Opinion | Muftic: Trump gives ‘intelligence’ a bad name
February 5, 2019
Aside from reports that Donald Trump has a short attention span and poor reading comprehension skills, there is another, disturbing meaning to Trump’s definition of “intelligence.”
Those who have tried to brief him, including his former secretary of state, reportedly called him a “*******moron.” There are recent reports by other intelligence briefers who said he was “willfully ignorant” and he exploded in anger when he was given information that contradicted his public statements and agenda. Not only is he ignoring and dismissing his own intelligence agencies’ conclusions, he is forging United States foreign policy based on something other than rational use of any objective real-world facts supplied by his own agency appointees.
If our country survives the next two years without a major foreign policy blunder, we can count ourselves lucky.

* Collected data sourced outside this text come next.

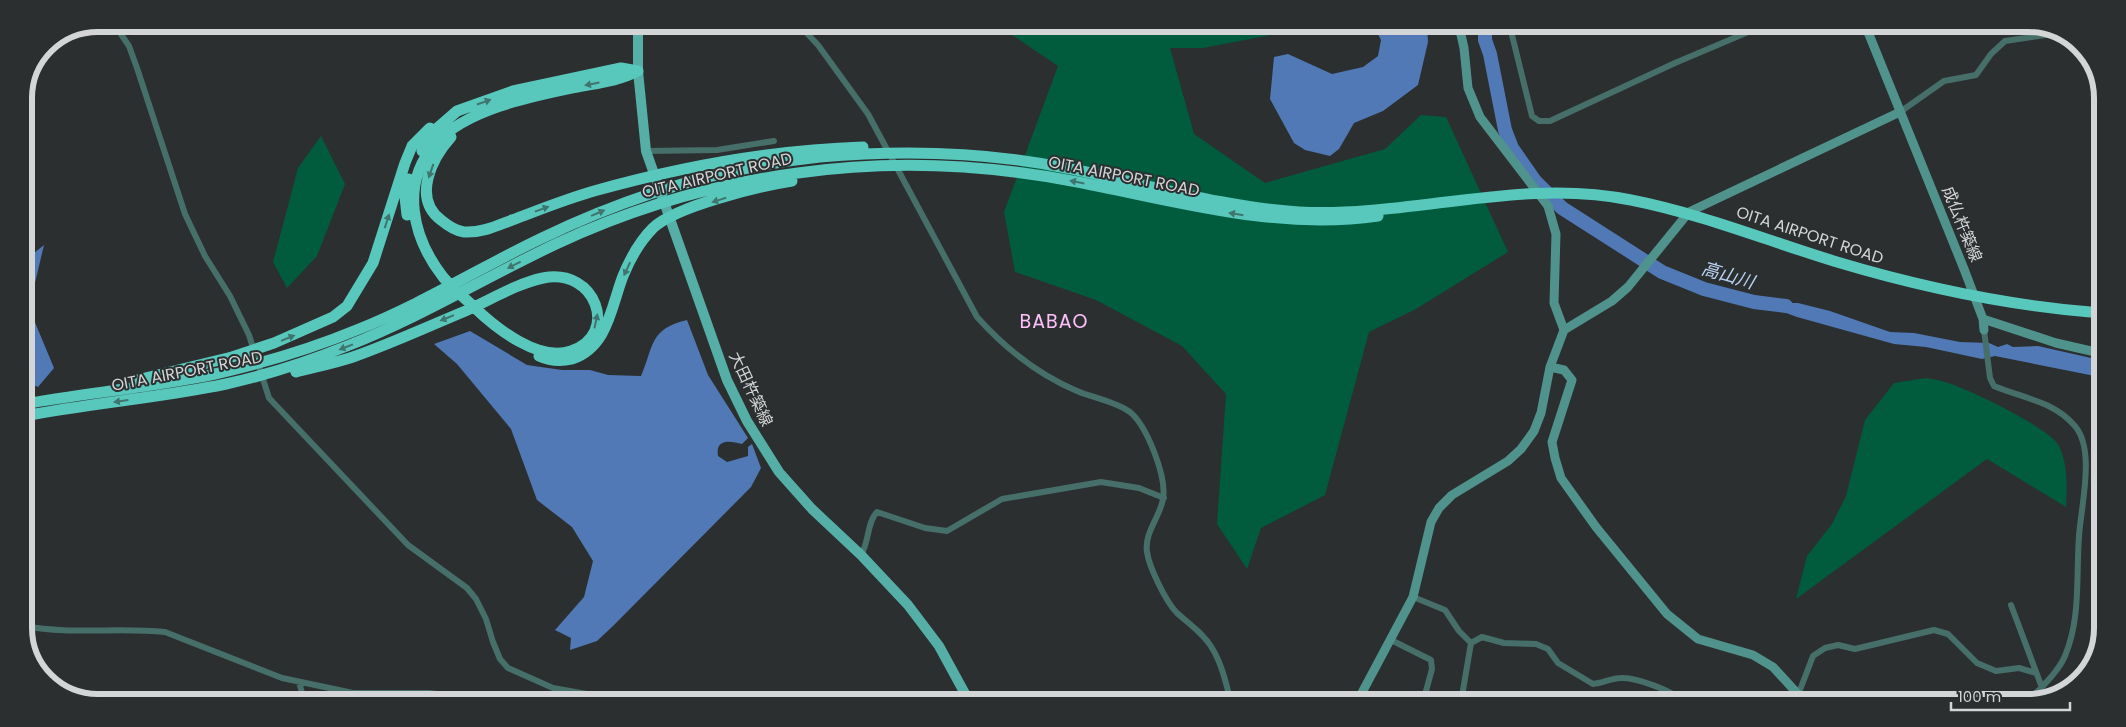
<svg xmlns="http://www.w3.org/2000/svg" width="2126" height="727" font-family="Poppins,'Noto Sans JP',sans-serif">
  <style>
    .green { fill: #015c3e }
    .water { fill: #5079b5 }
    .lines { fill: none; stroke-linecap: round; stroke-linejoin: round }
    .river { stroke: #5079b5; stroke-width: 14 }
    .street { stroke: #466f6a; stroke-width: 6 }
    .secondary { stroke: #50938c; stroke-width: 9 }
    .primary { stroke: #55afa6; stroke-width: 10 }
    .highway { stroke: #58c8bd; stroke-width: 11 }
    .oneway { fill: #3f746f }
    .labels { text-anchor: middle; dominant-baseline: central; stroke-width: 4; stroke-linejoin: round; paint-order: stroke }
    .street-label { font-size: 16px; fill: #d3d5d6; stroke: #2b2f30 }
    .water-label { font-size: 18px; font-style: italic; fill: #bad1f3; stroke: #2b2f30 }
    .quarter-label { font-size: 19px; letter-spacing: 1px; fill: #fdc1fa; stroke: #2b2f30 }
    .rim { fill: none; stroke: #d3d5d6; stroke-width: 6 }
  </style>
  <rect width="100%" height="100%" fill="#2b2f30"/>
  <path class="green" d="M 999,26 L 1273,26 L 1271,35 L 1203,48 L 1170,48 L 1194,134 L 1265,183 L 1385,149 L 1421,115 L 1446,117 L 1508,252 L 1416,309 L 1369,332 L 1325,495 L 1261,528 L 1247,569 L 1217,524 L 1226,394 L 1182,346 L 1096,300 L 1015,272 L 1004,212 L 1058,66 Z
    M 321,136 L 345,184 L 317,256 L 287,288 L 273,262 L 298,168 Z
    M 1926,378 C 1933,379 1939,380 1945,382 C 1967,388 2050,428 2059,446 C 2068,465 2067,487 2066,507 L 1987,459 L 1796,599 L 1807,556 L 1832,524 L 1846,496 L 1865,420 L 1894,383 Z"/>
  <path class="water" d="M 1369,26 L 1427,26 L 1428,42 L 1418,85 L 1383,111 L 1354,123 L 1339,149 L 1330,156 L 1305,150 L 1294,143 L 1270,99 L 1274,57 L 1288,54 L 1332,74 L 1363,67 L 1378,56 L 1381,40 L 1377,32 Z
    M 44,245 L 29,308 L 54,368 L 38,387 L 24,381 L 24,257 L 29,257 Z
    M 1759,303 L 1798,303 L 1830,311 L 1890,332 L 1914,333 L 1960,342 L 1989,343 L 1998,347 L 2007,344 L 2013,347 L 2038,346 L 2100,360 L 2100,377 L 1995,356 L 1982,359 L 1926,347 L 1894,344 L 1797,317 Z
    M 687,320 L 708,375 L 748,438 L 742,444 C 731,441 715,438 718,456 L 727,462 L 748,456 L 748,447 L 752,444 L 761,468 L 751,487 L 614,625 L 597,641 L 570,650 L 571,638 L 555,630 L 584,597 L 593,561 L 572,527 L 537,500 L 511,429 L 457,364 L 434,344 L 470,331 L 527,365 L 562,370 L 590,370 L 608,375 L 641,376 C 654,346 649,329 687,320 Z"/>
  <g class="lines">
    <path class="river" d="M 1485,27 L 1485,40 L 1490,54 L 1505,130 L 1512,148 L 1535,181 L 1562,208 L 1662,272 L 1704,289 L 1754,302 L 1786,306"/>
    <path class="street" d="M 114,24 L 129,46 L 137,68 L 185,214 L 205,256 L 230,296 L 249,335 L 269,398 L 408,545 L 467,588 L 476,599 L 486,619 L 493,642 L 500,659 L 508,668 L 553,688 L 620,700
      M 799,25 L 818,45 L 868,114 L 977,317 C 1004,347 1039,375 1077,391 C 1093,398 1115,401 1130,412 C 1147,426 1167,477 1163,499 C 1160,517 1144,533 1147,552 C 1149,567 1166,602 1177,613 C 1189,624 1204,634 1212,648 C 1222,664 1226,684 1231,702
      M 1510,27 L 1532,116 L 1539,121 L 1550,121 L 1675,63 L 1760,27
      M 2030,37 L 2031,28
      M 1900,112 L 1944,81 L 1976,75 L 1991,54 L 2005,41 L 2059,33
      M 646,151 L 717,150 L 774,141
      M 1984,330 L 1990,378 L 1994,386 C 2022,398 2053,401 2074,425 C 2096,448 2081,506 2079,536 C 2076,576 2081,618 2065,656 C 2057,674 2039,689 2027,703
      M 861,555 C 869,543 867,522 877,512 L 925,528 L 947,531 L 1002,499 L 1101,482 L 1139,488 L 1164,498
      M 1413,597 L 1445,610 L 1459,631 L 1471,643
      M 2011,605 L 2041,685
      M 24,626 C 71,635 118,627 165,632 L 282,678 L 353,693 L 429,693 L 484,700 L 527,700
      M 1391,640 L 1431,660 L 1432,669 L 1423,702
      M 299,682 L 304,700
      M 559,700 L 570,693
      M 1461,702 L 1471,643 L 1482,637 L 1504,643 L 1536,644 L 1548,649 L 1558,663 L 1593,684 C 1603,683 1612,678 1621,678 C 1635,677 1675,691 1683,703
      M 1795,703 L 1813,656 L 1825,648 L 1838,645 L 1855,649 L 1934,630 L 1948,634 L 1977,663 L 1996,671 L 2019,668 L 2036,673"/>
    <path class="secondary" d="M 1459,26 L 1464,48 L 1468,88 L 1480,117 L 1548,206 L 1556,234 L 1554,303 L 1564,330
      M 1866,27 L 1964,269 L 1983,319 L 1984,330
      M 1983,319 L 2056,343 L 2100,353
      M 1550,367 L 1564,370 L 1572,380 L 1552,442 L 1555,458 L 1561,478 L 1596,527 L 1667,614 L 1698,639 L 1753,655 L 1773,667 L 1806,703
      M 1357,702 L 1413,597 L 1431,522 L 1439,508 L 1452,495 L 1508,461 L 1521,449 L 1534,431 L 1541,413 L 1550,367 L 1564,330 L 1612,301 L 1628,287 L 1689,212 L 1900,112"/>
    <path class="primary" d="M 638,25 L 638,71 L 646,151 L 727,380 L 747,421 L 779,472 L 812,509 L 861,555 L 908,605 L 939,646 L 969,701"/>
    <path class="highway" d="M 451,137 C 432,158 412,198 441,220 C 447,225 456,231 464,232 C 482,233 496,226 512,220 C 539,210 566,199 594,191 C 683,166 771,150 863,147
      M 422,151 L 434,131 L 457,111 L 513,91 L 621,68 L 638,71
      M 407,215 L 405,197 L 409,179
      M 539,356 C 550,361 560,362 572,359 C 608,347 611,307 623,276 C 630,259 640,241 653,228 C 676,206 760,186 792,181
      M 296,372 C 315,367 335,363 353,357 C 390,344 427,327 463,312 C 489,301 515,284 543,278 C 596,267 620,335 571,351 C 539,362 497,329 475,308 C 465,298 452,288 443,277 C 412,237 400,184 435,144 C 466,109 533,96 577,87 C 598,83 619,81 638,71
      M 137,380 L 232,357 L 274,343 L 333,317 L 347,306 L 373,263 L 405,163 L 412,146 L 430,128
      M 24,404 C 87,393 152,387 215,374 C 264,363 313,348 359,329 C 422,304 481,267 542,238 C 629,196 724,167 820,157 C 901,150 986,152 1066,168 C 1144,183 1220,207 1299,212 C 1410,218 1520,177 1631,200 C 1702,214 1768,241 1837,262 C 1924,288 2010,306 2101,313
      M 24,416 C 91,403 159,398 226,384 C 267,375 307,362 347,346 C 419,318 486,277 556,244 C 633,208 714,184 798,173 C 889,160 982,164 1072,181 C 1174,200 1274,231 1378,216"/>
  </g>
  <defs><path id="oneway-solid" d="M-6-.8H1V-3.2L6.5 0L1 3.2V.8H-6Z" transform="scale(1.25)"/></defs>
  <g class="oneway">
    <use href="#oneway-solid" transform="translate(592 84) rotate(169)"/>
    <use href="#oneway-solid" transform="translate(484 102) rotate(-19)"/>
    <use href="#oneway-solid" transform="translate(431 171) rotate(109)"/>
    <use href="#oneway-solid" transform="translate(1077 182) rotate(-169)"/>
    <use href="#oneway-solid" transform="translate(719 200) rotate(163)"/>
    <use href="#oneway-solid" transform="translate(542 209) rotate(-20)"/>
    <use href="#oneway-solid" transform="translate(598 213) rotate(-23)"/>
    <use href="#oneway-solid" transform="translate(1236 214) rotate(-171)"/>
    <use href="#oneway-solid" transform="translate(387 221) rotate(-72)"/>
    <use href="#oneway-solid" transform="translate(514 265) rotate(153)"/>
    <use href="#oneway-solid" transform="translate(627 269) rotate(115)"/>
    <use href="#oneway-solid" transform="translate(447 318) rotate(158)"/>
    <use href="#oneway-solid" transform="translate(596 321) rotate(-78)"/>
    <use href="#oneway-solid" transform="translate(288 338) rotate(-22)"/>
    <use href="#oneway-solid" transform="translate(346 347) rotate(159)"/>
    <use href="#oneway-solid" transform="translate(121 401) rotate(172)"/>
  </g>
  <g class="labels">
    <g class="street-label">
      <text transform="translate(717 175) rotate(-13)">OITA AIRPORT ROAD</text>
      <text transform="translate(1124 176) rotate(11)">OITA AIRPORT ROAD</text>
      <text transform="translate(1962 224) rotate(68)">成仏杵築線</text>
      <text transform="translate(1810 235) rotate(18)">OITA AIRPORT ROAD</text>
      <text transform="translate(187 371) rotate(-11)">OITA AIRPORT ROAD</text>
      <text transform="translate(751 389) rotate(65)">大田杵築線</text>
    </g>
    <g class="water-label">
      <text transform="translate(1728 275) rotate(16)">高山川</text>
    </g>
    <g class="quarter-label">
      <text x="1054" y="321">BABAO</text>
    </g>
  </g>
  <path d="M0 0H2126V727H0ZM98 32H2028A66 66 0 0 1 2094 98V628A66 66 0 0 1 2028 694H98A66 66 0 0 1 32 628V98A66 66 0 0 1 98 32Z" fill="#2b2f30" fill-rule="evenodd"/>
  <path class="rim" d="M98 32H2028A66 66 0 0 1 2094 98V628A66 66 0 0 1 2028 694H98A66 66 0 0 1 32 628V98A66 66 0 0 1 98 32Z"/>
  <path d="M1951 702v8h119v-8" fill="none" stroke="#d3d5d6" stroke-width="2.5"/>
  <text x="1958" y="702" font-size="15" fill="#d3d5d6" stroke="#2b2f30" stroke-width="4" paint-order="stroke">100 m</text>
</svg>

Trump has recently dismissed the conclusion presented in their annual report on threats to national security to Congress by United States intelligence heads that contradicted his own assertions. No, Mr. President, ISIS is not dead; no, Iran is abiding by their disarmament agreement, and, no, North Korea will not give up nuclear capability because it is too basic to their regime’s survival. The “crisis” at the Southern border did not even register in their list of top ten security threats.
Trump called the intelligence chiefs "naive," he sent them “back to school," and now he termed in press remarks their findings are just opinions with which he can disagree, as if these professionals were writing an op-ed piece with an ideological agenda.
Thousands of agents risk their lives to gather such facts and awesome technology provides even more information. That gulf between Trump’s words and the intelligence agencies’ conclusions is enough to make us wonder where he ever got some of his ideas. Could he be listening to foreign intelligence service findings whispered in his ear by even Russian President Vladimir Putin himself? He has had several one on one secret meetings with him. After all, he has taken Putin’s word over our own services in public before.
Last July in Helsinki, Trump dissed U.S. intelligence agency reports that Russia interfered in the 2016 elections, and instead accepted Putin's words of denial as the truth.
There are good reasons to suspect Trump has been listening to Putin because the foreign policy he is conducting supports Russia's goals. Trump and Russia do not support U.S. security policies that have created peace and prosperity in Europe post-Soviet era. Trump’s foreign policy initiatives aid Russian actions to expand their influence and control to former Soviet spheres of interest. Putin’s stealth invasion of Ukraine and his Crimea annexation resulted in the West imposing punishing sanctions on Putin's oligarch friends. Trump just lifted sanctions on one oligarch, and would like to remove all sanctions, period.
While repeating Putin's very words, Trump called NATO "obsolete" and he threatens to pull out from NATO, a mutual defense treaty, which would clear the way for Russia to try Ukraine /Crimea-like takeovers in the Baltics and Balkans without triggering an automatic military response. The United States pulling out of Syria would leave Russia with greater influence the Middle East. Trump's recent pulling out of the IMF treaty will allow Russia to develop their mid-range nuclear capability out in the open. No IMF treaty? No sweating compliance or fearing punishment when or if they have been outed and making this a much more dangerous world.
Trump’s disdain for U.S. intelligence services has a history in the Iraq war and faulty intelligence verification that there were indeed weapons of mass destruction in Iraq. There were at that time no international inspectors on the ground in Iraq. Saddam Hussein cleverly created the fiction he had the capability in order to deter future attackers.
The situation is very different in Iran. Thanks to the multinational Iran nuclear deal, that country has been constantly monitored by inspectors on site and shipments of nuclear material into Iran have been subject to inspection and control. Trump pulled out of the deal. Some fear Trump may be cooking up a reason to invade Iran, egged on by hawkish advisers. Destroying the Iran nuclear deal would end those inspections, but fortunately other signatories continue the program without us.